O’Meara discussed the failure of positivist social science, and stated that the attempt which we can apply law-like argument in science to sociocultural was based on wrong account of causation, causal laws, and causal explanations. O’Meara thinks we must examine the nature of causation in the social contexts before borrowing the model. If the causation in social contexts has the physical properties and mechanical operations, then explanation of human affairs belongs to physical science, which means it is necessary to adopt law-like argument. On the contrary, if it is not, then we need to find another explanation.

O’Meara then discusses the deductive and inductive argument proposed by Hempel, which explain events or phenomenon by logical statement from certain laws and initial conditions. For Hempel, scientific explanation means to establish general laws, and the causal explanation here means the deduced statement which can also serve as premises of the deduction for more universal laws. In this explanation, laws need not always be causal laws, which means non causal principles or laws of coexistence could exist. This viewpoint is the basis for functional explanations in archaeology.

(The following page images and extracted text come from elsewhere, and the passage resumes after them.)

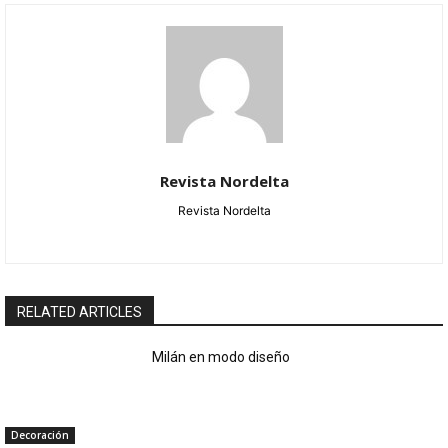
Revista Nordelta
Revista Nordelta
RELATED ARTICLES
Milán en modo diseño
Decoración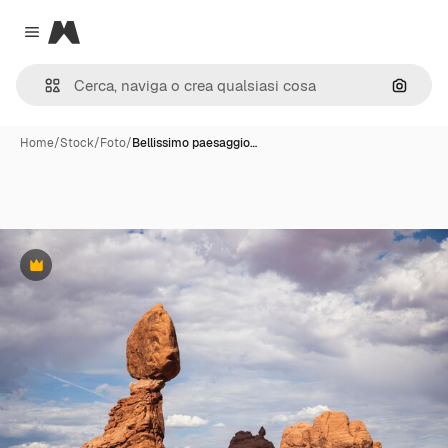
Magnific
Close menu
Cerca 
Home
/
Stock
/
Foto
/
Bellissimo paesaggio…
Premium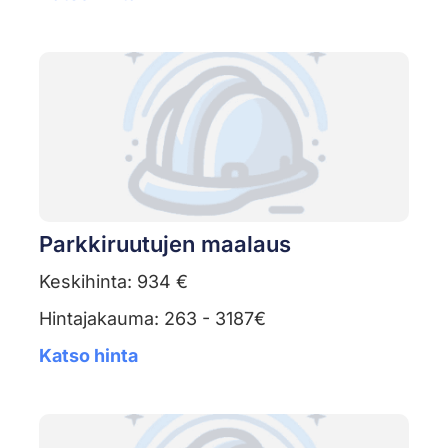
Parkkiruutujen maalaus
Keskihinta: 934 €
Hintajakauma: 263 - 3187€
Katso hinta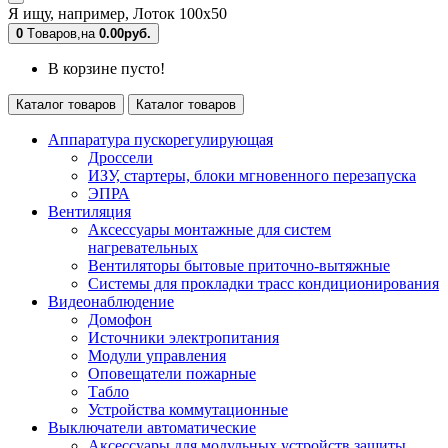
Я ищу, например,
Лоток 100х50
0
Tоваров,
на
0.00руб.
В корзине пусто!
Каталог товаров
Каталог товаров
Аппаратура пускорегулирующая
Дроссели
ИЗУ, стартеры, блоки мгновенного перезапуска
ЭПРА
Вентиляция
Аксессуары монтажные для систем
нагревательных
Вентиляторы бытовые приточно-вытяжные
Системы для прокладки трасс кондиционирования
Видеонаблюдение
Домофон
Источники электропитания
Модули управления
Оповещатели пожарные
Табло
Устройства коммутационные
Выключатели автоматические
Аксессуары для модульных устройств защиты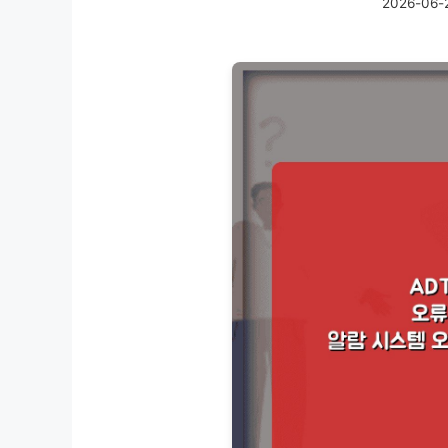
2026-06-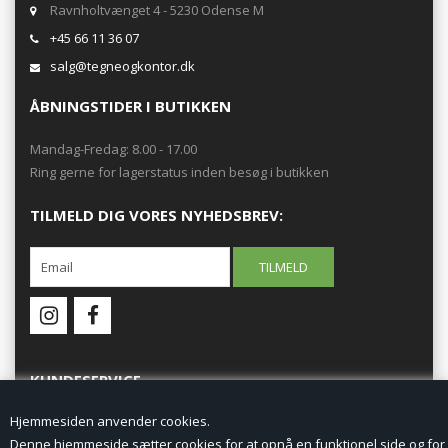
Ravnholtvænget 4 - 5230 Odense M
+45 66 11 36 07
salg@tegneogkontor.dk
ÅBNINGSTIDER I BUTIKKEN
Mandag-Fredag: 8.00 - 17.00
Ring gerne for lagerstatus inden besøg i butikken
TILMELD DIG VORES NYHEDSBREV:
KUNDESERVICE
Hjemmesiden anvender cookies.
Forside
Denne hjemmeside sætter cookies for at opnå en funktionel side og for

Moreover, in Hempel’s model, prediction and explanation has same form, but the former might contain accidental correlations, and the correlation for later is based on laws or theoretical principles, which suggests that laws are the necessity in order to give explanation.

However, O’Meara thinks that the necessity can only be logical, not physical. In addition, argument based on natural law in human affairs tends to overlook human agency or active powers of things themselves, and it cannot predict some types of behavioral events. Also, some counterexamples cannot be fully explained, which indicates that gthen eneralization about human behavior can only be made under specific temporal and spatial circumstance. O’Meara then advocated the ontological approach proposed by Salmon. He thinks that if our goal is to explain why people do something, then causal ontology is the main thing we must explore, which means we should give an account of causality. The causal process and causal interaction solve the problem of causal connection between events. He emphasized the causal individualism, which claims human affairs can be explained by causal-mechanical explanation, which is limited to operations and interactions among individual human beings and other entities. Moreover, the causal law only can be made by specifing the characteristic causal properties of human causal mechanisms.